Passage provided START
In The Period Films List and in our discussions and reviews, the period dramas on Willow and Thatch are broken down by era (Dark and Middle Ages, Tudor and Stuart Eras, Georgian and Regency Eras, Victorian Era, Edwardian Era, First World War, Interwar, Second World War, Post-war set until 1969) and by theme.
Below are just some of the genres, terms used, and types and formats of film you’ll come across nested inside the more general moniker of “period films.” Style, setting, and characters are taken into consideration when film is fitted into a main genre, but genres may overlap.
Costume drama: A type of drama that is set in the past, and gives special attention to costumes and designs. Crossing over with many other genres, as a Drama it is a subjective piece and contains numerous consecutive scenes of characters portrayed to effect a serious narrative throughout the title. Costume refers to a style of dress, including garments, accessories, and hairstyle, especially as characteristic of a particular country, period, or people. For articles about the costumes used in period dramas, see this section of Willow and Thatch.
Three years before Cranford became an Emmy-nominated success on Masterpiece, this four-part miniseries exposed American audiences to Victorian novelist Elizabeth Gaskell. Not to be confused with the 1980s Civil War epic, North & South dramatizes England’s 19th century regional divide through the tale of a Southern do-gooder who moves to the North and falls for the taskmaster mill owner John Thornton (breakout Richard Armitage). Unlike many period dramas that luxuriate in polished surfaces and manicured drawing rooms, North & South focused on the gritty details of industrial England. – BBC America
Period piece: A general term indicating that the production features historical places, people, or events that may or not be crucial to the story. Because history is used as a backdrop to the story, it may be fictionalized to various degrees. The story itself may be regarded as “outside” history. This can include dramas, and biographies of real or fictional people.
Historical: An objective portrayal of real-life events of historical (of or concerning history; concerning past events) significance featuring real-life characters (allowing for some artistic license). For articles from historians and the historical consultants who work on the movies and TV series, see this section of Willow and Thatch.
Historical fiction: A story that takes place in the real world, with real world people, but with several fictionalized or dramatized elements. This is a genre of literature and some period films are adapted directly from historical fiction novels.
Passage provided END
Recorded data START
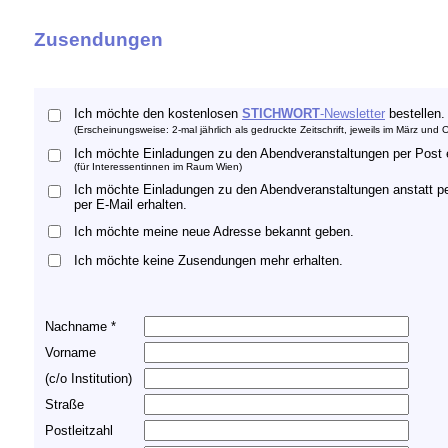
Zusendungen
Ich möchte den kostenlosen
STICHWORT
-Newsletter
bestellen.
(Erscheinungsweise: 2-mal jährlich als gedruckte Zeitschrift, jeweils im März und 
Ich möchte Einladungen zu den Abendveranstaltungen per Post e
(für Interessentinnen im Raum Wien)
Ich möchte Einladungen zu den Abendveranstaltungen anstatt p
per E-Mail
erhalten.
Ich möchte meine neue Adresse bekannt geben.
Ich möchte keine Zusendungen mehr erhalten.
Nachname *
Vorname
(c/o Institution)
Straße
Postleitzahl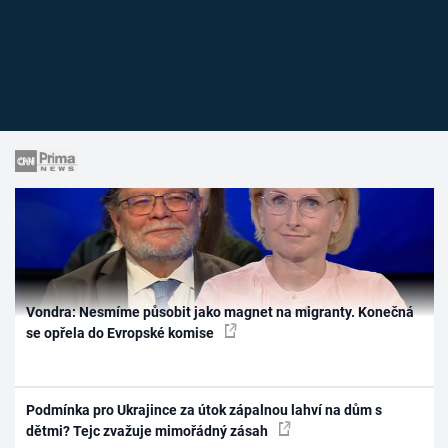
Vondra: Nesmíme působit jako magnet na migranty. Konečná
se opřela do Evropské komise
Podmínka pro Ukrajince za útok zápalnou lahví na dům s
dětmi? Tejc zvažuje mimořádný zásah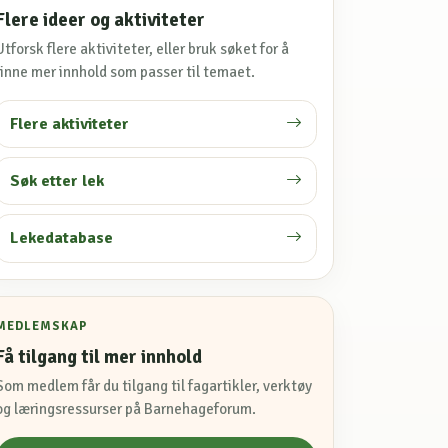
Flere ideer og aktiviteter
Utforsk flere aktiviteter, eller bruk søket for å
finne mer innhold som passer til temaet.
Flere aktiviteter
Søk etter lek
Lekedatabase
MEDLEMSKAP
Få tilgang til mer innhold
Som medlem får du tilgang til fagartikler, verktøy
og læringsressurser på Barnehageforum.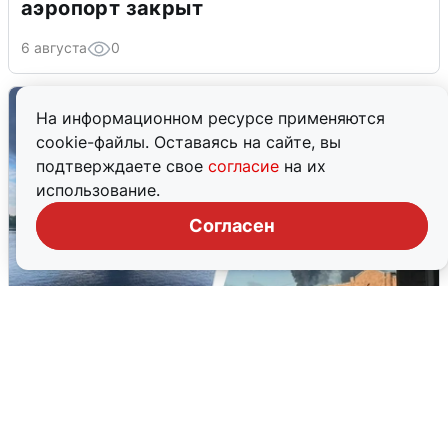
аэропорт закрыт
6 августа
0
На информационном ресурсе применяются
cookie-файлы. Оставаясь на сайте, вы
подтверждаете свое
согласие
на их
использование.
Согласен
Ночная атака БПЛА на Ярославль:
попадания и последствия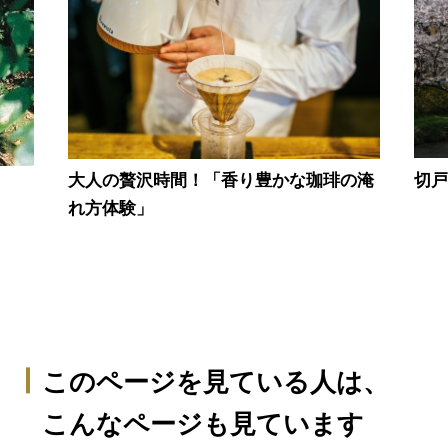
切
大人の贅沢時間！「香り豊かな珈琲の淹
れ方体験」
このページを見ている人は、
こんなページも見ています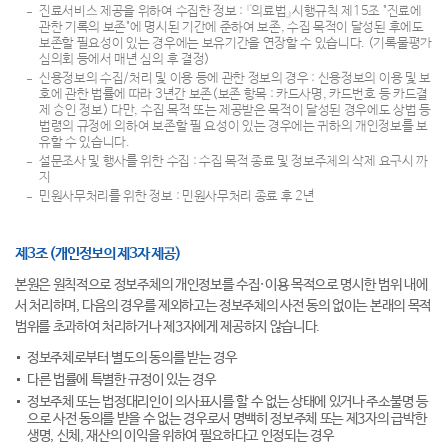
진료서비스 제공을 위하여 수집한 정보 : 『의료법』시행규칙 제15조 "진료에
관한 기록의 보존"에 명시된 기간에 준하여 보존, 수집 목적이 달성된 후에도
보존할 필요성이 있는 경우에는 보유기간을 연장할 수 있습니다. (기록물평가
심의회 등에서 매년 심의 후 결정)
신용정보의 수집/처리 및 이용 등에 관한 정보의 경우 : 신용정보의 이용 및 보
호에 관한 법률에 따라 3년간 보존(보존 항목 : 카드사명, 카드번호 등 카드결
제 승인 정보) 다만, 수집 목적 또는 제공받은 목적이 달성된 경우에도 상법 등
법령의 규정에 의하여 보존할 필 요성이 있는 경우에는 귀하의 개인정보를 보
유할 수 있습니다.
설문조사 및 행사를 위한 수집 : 수집 목적 종료 및 정보주체의 삭제 요구시 까
지
민원사무처리를 위한 정보 : 민원사무처리 종료 후 2년
제3조 (개인정보의 제3자 제공)
본원은 원칙적으로 정보주체의 개인정보를 수집·이용 목적으로 명시한 범위 내에
서 처리하며, 다음의 경우를 제외하고는 정보주체의 사전 동의 없이는 본래의 목적
범위를 초과하여 처리하거나 제3자에게 제공하지 않습니다.
정보주체로부터 별도의 동의를 받는 경우
다른 법률에 특별한 규정이 있는 경우
정보주체 또는 법정대리인이 의사표시를 할 수 없는 상태에 있거나 주소불명 등
으로 사전 동의를 받을 수 없는 경우로서 명백히 정보주체 또는 제3자의 급박한
생명, 신체, 재산의 이익을 위하여 필요하다고 인정되는 경우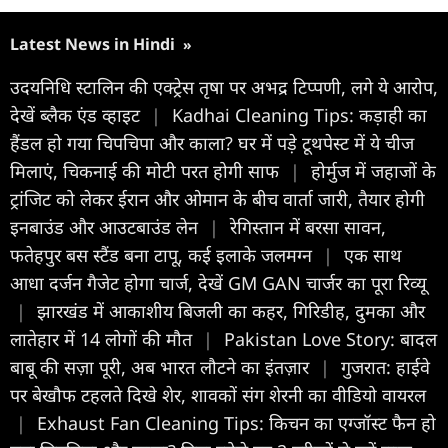
Latest News in Hindi
»
उदयनिधि स्टालिन की एक्ट्रेस तृषा पर अभद्र टिप्पणी, लगे ये आरोप,
देखें ब्लैक एंड व्हाइट
|
Kadhai Cleaning Tips: कड़ाही का
हैंडल हो गया चिपचिपा और काला? घर में पड़े टूथपेस्ट में ये चीज
मिलाएं, चिकनाई की मोटी परत होगी साफ
|
होर्मुज में जहाजों के
ट्रांजिट को लेकर ईरान और ओमान के बीच वार्ता जारी, तैयार होगी
इनबाउंड और आउटबाउंड लेन
|
रेगिस्तान में बरसा सावन,
फतेहपुर बस स्टैंड बना टापू, कई इलाके जलमग्न
|
एक साथ
आधा दर्जन गैजेट होगा चार्ज, देखें GM GAN चार्जर का पूरा रिव्यू
|
झारखंड में आकाशीय बिजली का कहर, गिरिडीह, दुमका और
लातेहार में 14 लोगों की मौत
|
Pakistan Love Story: बादल
बाबू की सज़ा पूरी, अब भारत लौटने का इंतज़ार
|
गुजरात: हाईवे
पर बेखौफ टहलते दिखे शेर, शावकों संग शेरनी का वीडियो वायरल
|
Exhaust Fan Cleaning Tips: किचन का एग्जॉस्ट फैन हो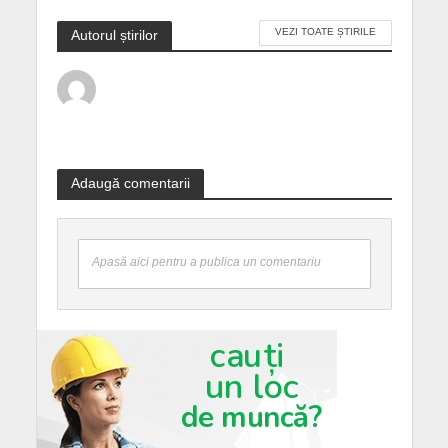
VEZI TOATE ȘTIRILE
Autorul știrilor
Adaugă comentarii
Apasă aici pentru a publica un comentariu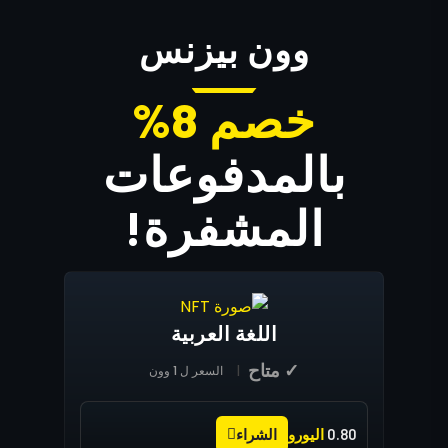
وون بيزنس
خصم 8%
بالمدفوعات
المشفرة!
اللغة العربية
✓ متاح
السعر ل 1 وون
الشراء
0.80
اليورو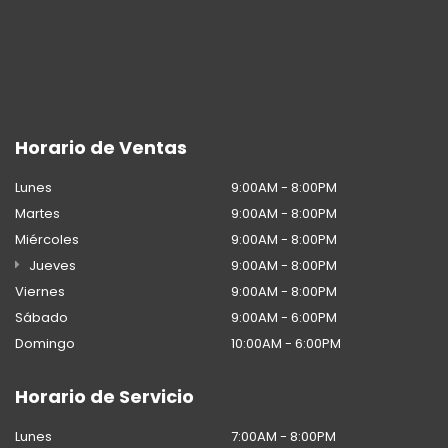
Horario de Ventas
Lunes
9:00AM - 8:00PM
Martes
9:00AM - 8:00PM
Miércoles
9:00AM - 8:00PM
Jueves
9:00AM - 8:00PM
Viernes
9:00AM - 8:00PM
Sábado
9:00AM - 6:00PM
Domingo
10:00AM - 6:00PM
Horario de Servicio
Lunes
7:00AM - 8:00PM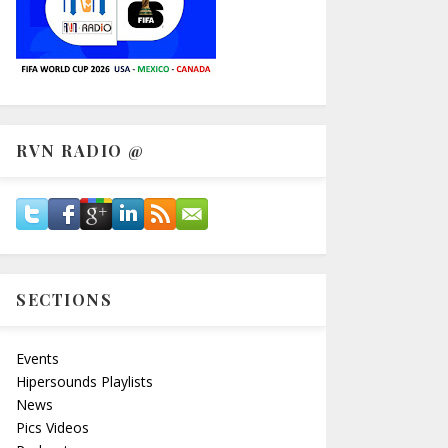
RVN RADIO @
SECTIONS
Events
Hipersounds Playlists
News
Pics Videos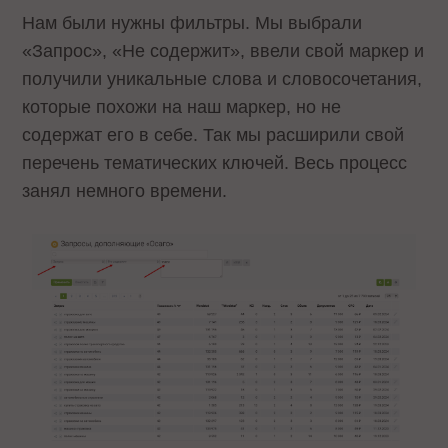
Нам были нужны фильтры. Мы выбрали
«Запрос», «Не содержит», ввели свой маркер и
получили уникальные слова и словосочетания,
которые похожи на наш маркер, но не
содержат его в себе. Так мы расширили свой
перечень тематических ключей. Весь процесс
занял немного времени.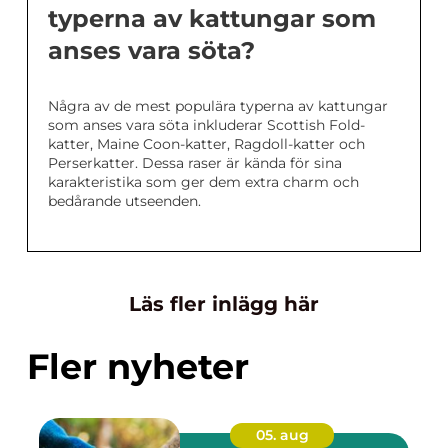
typerna av kattungar som
anses vara söta?
Några av de mest populära typerna av kattungar
som anses vara söta inkluderar Scottish Fold-
katter, Maine Coon-katter, Ragdoll-katter och
Perserkatter. Dessa raser är kända för sina
karakteristika som ger dem extra charm och
bedårande utseenden.
Läs fler inlägg här
Fler nyheter
05. aug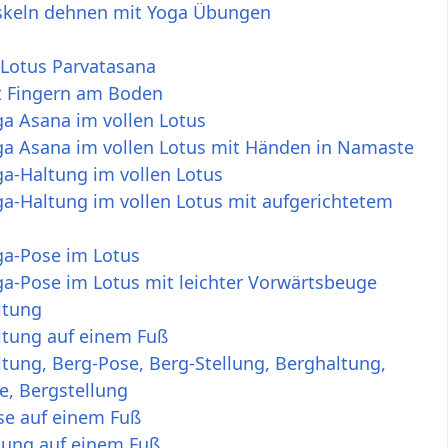
keln dehnen mit Yoga Übungen
 Lotus Parvatasana
t Fingern am Boden
a Asana im vollen Lotus
ga Asana im vollen Lotus mit Händen in Namaste
a-Haltung im vollen Lotus
a-Haltung im vollen Lotus mit aufgerichtetem
ga-Pose im Lotus
a-Pose im Lotus mit leichter Vorwärtsbeuge
ltung
ltung auf einem Fuß
tung, Berg-Pose, Berg-Stellung, Berghaltung,
e, Bergstellung
se auf einem Fuß
tung auf einem Fuß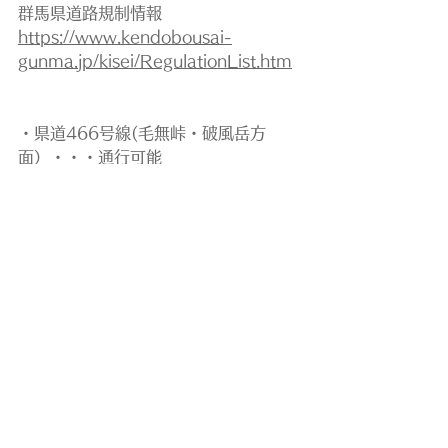
群馬県道路規制情報
https://www.kendobousai-
gunma.jp/kisei/RegulationList.htm
・県道466号線(毛無峠・破風岳方
面）・・・通行可能
4月・5月初め、10月末・11月は凍
結・積雪により一時的に通行止めにな
る場合がありますので下記ページでご
確認ください。
※11月中旬～5月中旬は冬期閉鎖のた
め通行止めです。
群馬県道路規制情報
https://www.kendobousai-
gunma.jp/kisei/RegulationList.htm
交通情報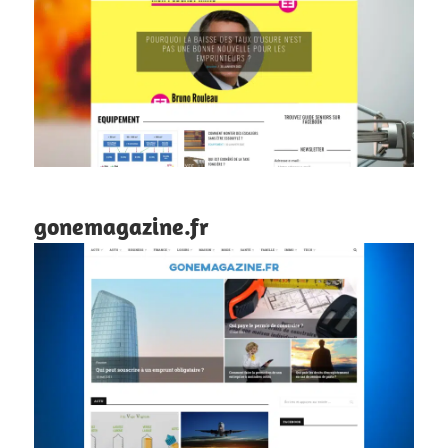
gonemagazine.fr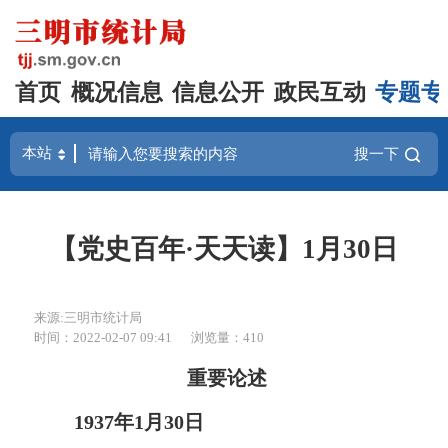
首页
概况信息
信息公开
政民互动
专题专
搜一下
【党史百年·天天读】1月30日
来源:三明市统计局
时间：2022-02-07 09:41
浏览量：410
重要论述
1937年1月30日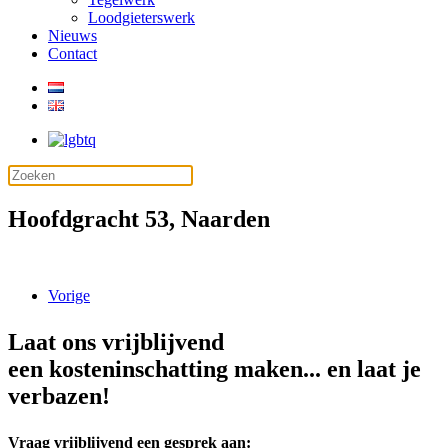
Loodgieterswerk
Nieuws
Contact
Hoofdgracht 53, Naarden
Vorige
Laat ons vrijblijvend
een kosteninschatting maken... en laat je
verbazen!
Vraag vrijblijvend een gesprek aan: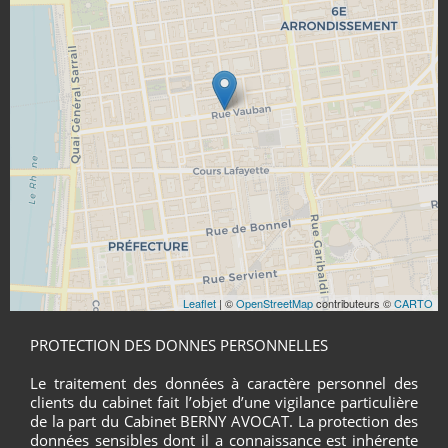
Leaflet
| ©
OpenStreetMap
contributeurs ©
CARTO
PROTECTION DES DONNES PERSONNELLES
Le traitement des données à caractère personnel des
clients du cabinet fait l’objet d’une vigilance particulière
de la part du Cabinet BERNY AVOCAT. La protection des
données sensibles dont il a connaissance est inhérente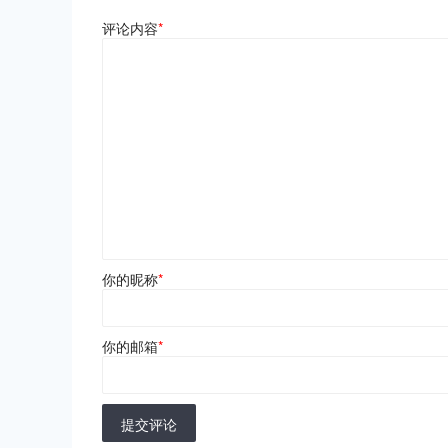
评论内容
*
你的昵称
*
你的邮箱
*
提交评论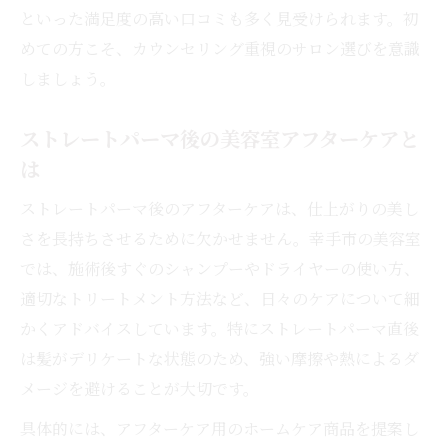
といった満足度の高い口コミも多く見受けられます。初
めての方こそ、カウンセリング重視のサロン選びを意識
しましょう。
ストレートパーマ後の美容室アフターケアと
は
ストレートパーマ後のアフターケアは、仕上がりの美し
さを長持ちさせるために欠かせません。幸手市の美容室
では、施術後すぐのシャンプーやドライヤーの使い方、
適切なトリートメント方法など、日々のケアについて細
かくアドバイスしています。特にストレートパーマ直後
は髪がデリケートな状態のため、強い摩擦や熱によるダ
メージを避けることが大切です。
具体的には、アフターケア用のホームケア商品を提案し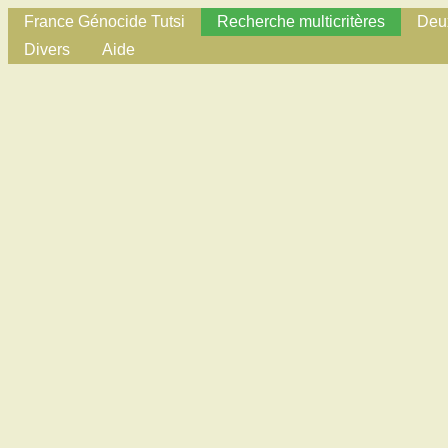
France Génocide Tutsi
Recherche multicritères
Deux
Divers
Aide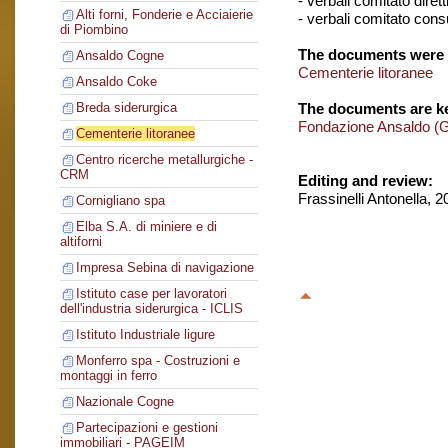
- verbali comitato dirett
Alti forni, Fonderie e Acciaierie
- verbali comitato consu
di Piombino
The documents were 
Ansaldo Cogne
Cementerie litoranee
Ansaldo Coke
The documents are ke
Breda siderurgica
Fondazione Ansaldo (
Cementerie litoranee
Centro ricerche metallurgiche -
CRM
Editing and review:
Frassinelli Antonella, 
Cornigliano spa
Elba S.A. di miniere e di
altiforni
Impresa Sebina di navigazione
Istituto case per lavoratori
dell'industria siderurgica - ICLIS
Istituto Industriale ligure
Monferro spa - Costruzioni e
montaggi in ferro
Nazionale Cogne
Partecipazioni e gestioni
immobiliari - PAGEIM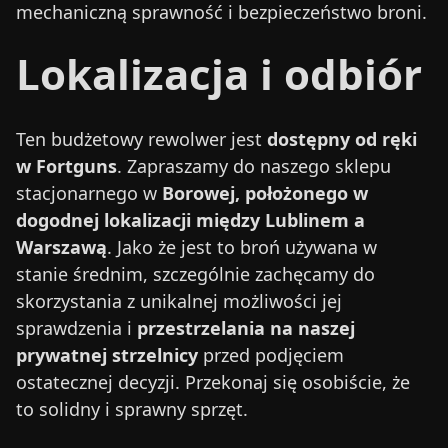
mechaniczną sprawność i bezpieczeństwo broni.
Lokalizacja i odbiór
Ten budżetowy rewolwer jest
dostępny od ręki
w Fortguns
. Zapraszamy do naszego sklepu
stacjonarnego w
Borowej, położonego w
dogodnej lokalizacji między Lublinem a
Warszawą
. Jako że jest to broń używana w
stanie średnim, szczególnie zachęcamy do
skorzystania z unikalnej możliwości jej
sprawdzenia i
przestrzelania na naszej
prywatnej strzelnicy
przed podjęciem
ostatecznej decyzji. Przekonaj się osobiście, że
to solidny i sprawny sprzęt.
Recorded data END
What needs to be done ->
Repeat the passage on period film genres from "In The Period" to "and by theme.", switching "theme" to "subject".

Solution to this problem ->
In The Period Films List and in our discussions and reviews, the period dramas on Willow and Thatch are broken down by era (Dark and Middle Ages, Tudor and Stuart Eras, Georgian and Regency Eras, Victorian Era, Edwardian Era, First World War, Interwar, Second World War, Post-war set until 1969) and by subject.